▶ _WORK TO COMPLETE_
The whole listing below should be retyped exactly, without any images.

▶ _DATASET CONTENT_

Content starts

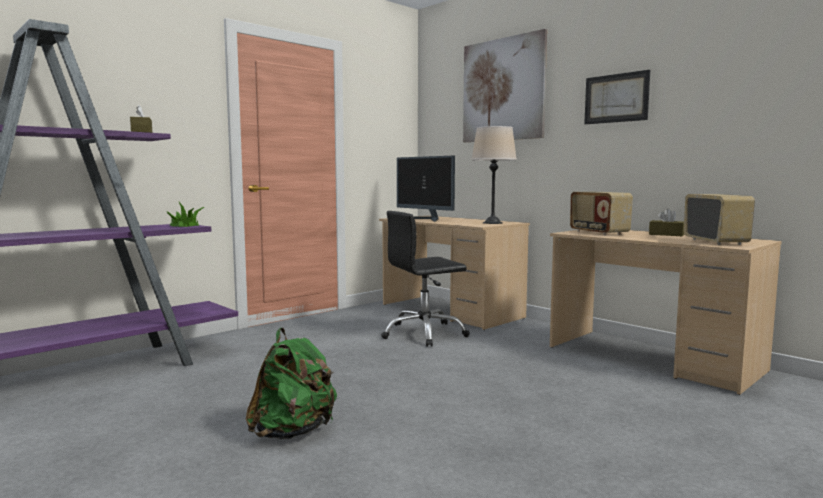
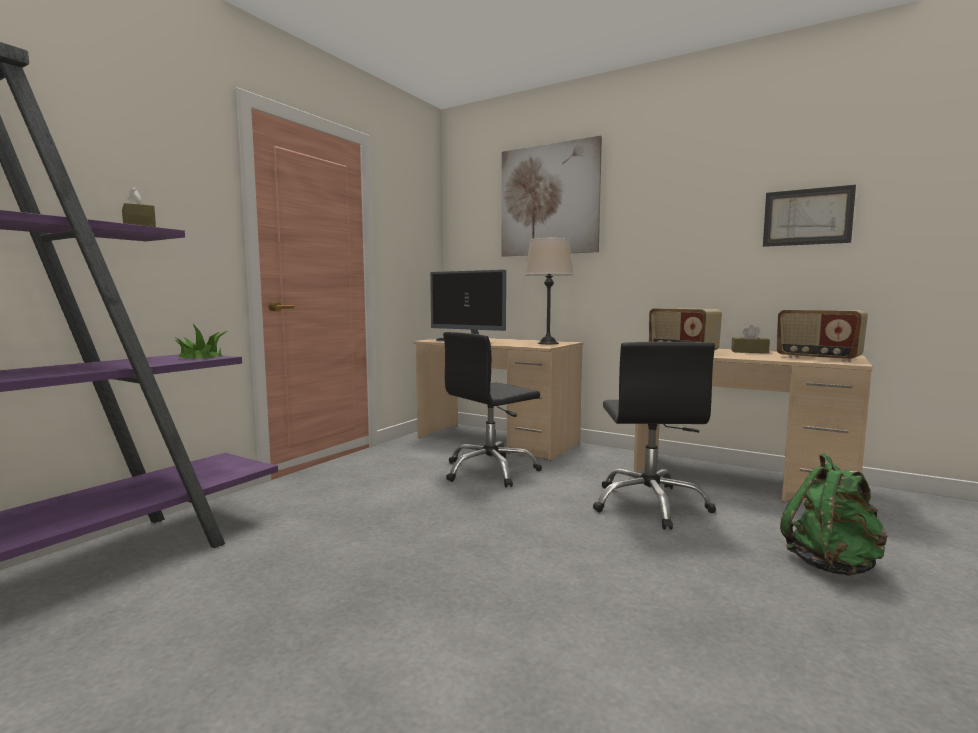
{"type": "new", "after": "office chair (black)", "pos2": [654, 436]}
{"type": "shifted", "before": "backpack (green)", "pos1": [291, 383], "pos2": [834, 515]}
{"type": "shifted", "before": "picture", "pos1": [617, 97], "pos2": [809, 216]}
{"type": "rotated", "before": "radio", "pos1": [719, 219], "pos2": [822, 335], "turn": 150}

Content ends

▶ _RESULT OF THIS TASK_
{"type": "new", "after": "office chair (black)", "pos2": [654, 436]}
{"type": "shifted", "before": "backpack (green)", "pos1": [291, 383], "pos2": [834, 515]}
{"type": "shifted", "before": "picture", "pos1": [617, 97], "pos2": [809, 216]}
{"type": "rotated", "before": "radio", "pos1": [719, 219], "pos2": [822, 335], "turn": 150}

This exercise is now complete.